航空宇宙産業では、ニッケル基合金製の部品の普及が進んでおり、最適化された切削工具の需要が高まっています。肩削りや正面フライスのような一般的な加工では、ニッケルベース被削材の加工は困難です。これらの材料は、優れた性能を持つ一方で、熱伝導率が低い、切削工具に付着しやすい、合金組織内に砥粒が存在するなどの理由から、加工性が悪いという欠点があります。

そのため、超硬工具は生産性が低くなりがちです。さらに、部品が複雑なため、部品によってはより長いリーチが必要となり、プロセスの柔軟性も多くの航空宇宙メーカーが望む要素となっています。そのような状況の中、これらの要求に応える、航空機用エンジン部品の加工を最適化し、大きな競争力を得る可能性を提供する、新しいセラミックエンドミル技術が出現しました。
航空機用エンジン部品の製造には、さまざまな課題があります。このような部品のほとんどは、耐熱合金(HRSA)/ニッケルベースの合金で製造されており、スプール、タービンディスク、燃焼ケーシング、ブリスクなどの部品を製造する生産技術者には、特別な要求が課されています。

最大30倍の加工速度

多くのメーカーは従来の超硬ソリッドエンドミルを使用していますが、この種の工具はニッケルベース合金を加工する場合、性能的に限界があります。競争率が高いグローバルな分野において、航空機部品の加工工場は、生産性および/または工具寿命といった事項を大幅に改善させる可能性のある次のレベルの技術を求めています。セラミックエンドミルは、肩削りおよび正面フライス加工向けの超硬ソリッド工具と比べて、最大20-30倍の加工速度が可能で、大きな飛躍を実現することができます。セラミックカッターは、概してニッケルベース合金を加工する場合に発生する高温でも硬度を維持するので、このような優れた成果を達成することができます。
荒加工用のロー付けセラミックCoroMill® 316ヘッド交換式エンドミルは、耐熱合金 (ISO S) 被削材における航空機用エンジン加工向けの生産性の高いソリューションです。
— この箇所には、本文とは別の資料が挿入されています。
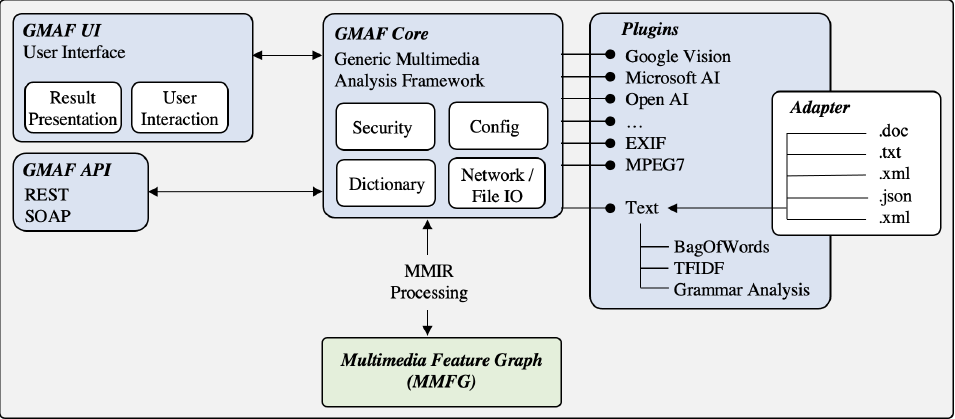
Figure 2. Overview of the generic multimedia analysis framework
まず、ヘッド交換式コンセプトには固有の加工柔軟性があります。生産性の高い側面フライス加工を実現するストレートコーナR付きの6枚刃と、高送り正面ブレーカにより正面フライス加工促進するよう設計された4枚刃があります。


ロー付けセラミックCoroMill 316エンドミルは、リーチが長い加工条件またはヘッド交換式システムの柔軟性を利用する場合に最適。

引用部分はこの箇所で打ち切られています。